Berlin - Im Hauptausschuss des Abgeordnetenhauses ging es am Mittwoch um eines der großen Probleme des Berliner Senats: die Proteste gegen die Schließung des Flughafens Tegel. Zuletzt zeigten diverse Umfragen, dass die Mehrheit der Bürger auch nach der Eröffnung des Hauptstadtflughafens BER citynah abheben möchte.

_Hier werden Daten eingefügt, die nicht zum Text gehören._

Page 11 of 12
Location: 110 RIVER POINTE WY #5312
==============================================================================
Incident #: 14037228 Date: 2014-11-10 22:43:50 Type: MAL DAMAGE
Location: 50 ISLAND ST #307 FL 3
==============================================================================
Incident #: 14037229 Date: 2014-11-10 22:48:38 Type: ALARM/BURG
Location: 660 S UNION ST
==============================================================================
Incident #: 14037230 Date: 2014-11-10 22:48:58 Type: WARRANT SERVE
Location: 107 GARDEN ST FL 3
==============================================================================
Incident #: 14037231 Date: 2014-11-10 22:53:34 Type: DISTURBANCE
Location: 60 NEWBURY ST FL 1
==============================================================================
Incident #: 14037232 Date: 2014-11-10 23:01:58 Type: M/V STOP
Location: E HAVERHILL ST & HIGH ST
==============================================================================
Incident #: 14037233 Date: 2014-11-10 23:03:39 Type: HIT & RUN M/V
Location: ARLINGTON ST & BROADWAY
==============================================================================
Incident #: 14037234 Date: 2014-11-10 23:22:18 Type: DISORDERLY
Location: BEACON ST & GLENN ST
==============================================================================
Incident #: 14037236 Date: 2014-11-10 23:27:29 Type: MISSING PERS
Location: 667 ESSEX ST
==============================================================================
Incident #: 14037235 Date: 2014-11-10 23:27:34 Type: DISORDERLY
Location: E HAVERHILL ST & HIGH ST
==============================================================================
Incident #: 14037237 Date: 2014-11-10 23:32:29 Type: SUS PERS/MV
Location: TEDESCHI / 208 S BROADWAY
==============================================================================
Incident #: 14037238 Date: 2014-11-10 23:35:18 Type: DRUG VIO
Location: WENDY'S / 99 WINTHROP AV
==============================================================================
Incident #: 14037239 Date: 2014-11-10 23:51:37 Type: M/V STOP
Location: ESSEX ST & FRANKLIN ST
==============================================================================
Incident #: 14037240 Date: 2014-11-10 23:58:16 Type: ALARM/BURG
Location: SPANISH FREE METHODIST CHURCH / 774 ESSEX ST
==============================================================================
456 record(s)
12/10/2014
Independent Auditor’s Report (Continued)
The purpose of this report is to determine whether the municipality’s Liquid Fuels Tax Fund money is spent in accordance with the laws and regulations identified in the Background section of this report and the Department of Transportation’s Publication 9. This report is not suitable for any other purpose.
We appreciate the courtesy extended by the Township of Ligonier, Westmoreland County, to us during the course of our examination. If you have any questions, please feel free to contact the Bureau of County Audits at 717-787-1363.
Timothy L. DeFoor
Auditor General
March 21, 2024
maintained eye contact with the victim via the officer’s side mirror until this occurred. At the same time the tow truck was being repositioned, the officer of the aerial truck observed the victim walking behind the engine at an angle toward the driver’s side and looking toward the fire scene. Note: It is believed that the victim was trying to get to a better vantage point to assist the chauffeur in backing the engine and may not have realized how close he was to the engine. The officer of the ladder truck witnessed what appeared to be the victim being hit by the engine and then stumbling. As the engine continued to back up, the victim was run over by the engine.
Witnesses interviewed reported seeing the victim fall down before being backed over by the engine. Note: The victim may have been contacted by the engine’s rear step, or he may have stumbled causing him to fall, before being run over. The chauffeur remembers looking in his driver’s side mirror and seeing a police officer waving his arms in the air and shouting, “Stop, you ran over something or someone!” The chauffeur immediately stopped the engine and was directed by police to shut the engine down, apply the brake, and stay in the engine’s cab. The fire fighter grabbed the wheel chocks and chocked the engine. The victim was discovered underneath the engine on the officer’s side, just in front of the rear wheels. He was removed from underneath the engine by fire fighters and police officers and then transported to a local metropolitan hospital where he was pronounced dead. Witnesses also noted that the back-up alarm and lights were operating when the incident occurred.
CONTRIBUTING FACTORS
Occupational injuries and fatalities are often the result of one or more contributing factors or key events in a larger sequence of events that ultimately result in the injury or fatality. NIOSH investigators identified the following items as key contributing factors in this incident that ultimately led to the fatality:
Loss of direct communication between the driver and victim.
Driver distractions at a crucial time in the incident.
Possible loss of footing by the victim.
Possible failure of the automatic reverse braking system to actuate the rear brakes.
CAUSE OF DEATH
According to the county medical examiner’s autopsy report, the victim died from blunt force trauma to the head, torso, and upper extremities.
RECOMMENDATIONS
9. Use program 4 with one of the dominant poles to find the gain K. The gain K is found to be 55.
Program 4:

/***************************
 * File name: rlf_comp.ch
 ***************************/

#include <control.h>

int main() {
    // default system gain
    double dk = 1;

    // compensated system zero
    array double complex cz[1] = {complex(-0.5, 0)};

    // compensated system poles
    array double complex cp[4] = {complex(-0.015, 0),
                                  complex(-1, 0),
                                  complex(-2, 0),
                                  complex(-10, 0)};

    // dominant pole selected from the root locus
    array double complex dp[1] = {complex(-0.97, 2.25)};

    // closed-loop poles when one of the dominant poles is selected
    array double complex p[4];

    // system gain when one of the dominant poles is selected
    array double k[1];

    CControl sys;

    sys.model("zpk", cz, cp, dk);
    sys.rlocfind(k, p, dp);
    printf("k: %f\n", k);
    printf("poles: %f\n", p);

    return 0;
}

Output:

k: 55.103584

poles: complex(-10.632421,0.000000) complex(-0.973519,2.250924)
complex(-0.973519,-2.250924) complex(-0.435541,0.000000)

Der Senat wird es sich aber aus verschiedenen Gründen nicht leisten können, den Airport auf lange Sicht weiterzubetreiben. Ein Argument für die Schließung von Tegel ist das Geld. Wie SPD, Linke und Grüne in einem am Mittwoch vorgelegten Entschließungsantrag schreiben, würde die für den Weiterbetrieb notwendige Sanierung von Gebäuden, Technik und Startbahnen eine Milliarde Euro kosten, dazu kämen etwa 400 Millionen Euro für Lärmschutz, von dem Tegel derzeit gesetzlich noch befreit ist.

45 Millionen Passagieren

Aus Kapazitätsgründen notwendig sei der Weiterbetrieb auch nicht, heißt es in dem Papier. Der Flughafen BER habe mit 45 Millionen Passagieren genug Kapazitäten, wenn die Terminals von Schönefeld weiter genutzt werden.Nicht zuletzt würde die Offenhaltung die Genehmigung für den BER rechtlich infrage stellen, jahrelange Prozesse drohten. Grüne-Politikerin Anja Schillhanek sagte, man werde sich nicht auf ein rechtlich ungewisses und teures Abenteuer einlassen.

Harald Wolf von den Linken wies darauf hin, dass der Widerruf des Widerrufs der Betriebsgenehmigung unmöglich sei. Tegel würde unter heutigen Bedingungen nicht mehr genehmigungsfähig sein. Außerdem müsse Brandenburg dem Weiterbetrieb Tegels zustimmen und lehne ihn ab.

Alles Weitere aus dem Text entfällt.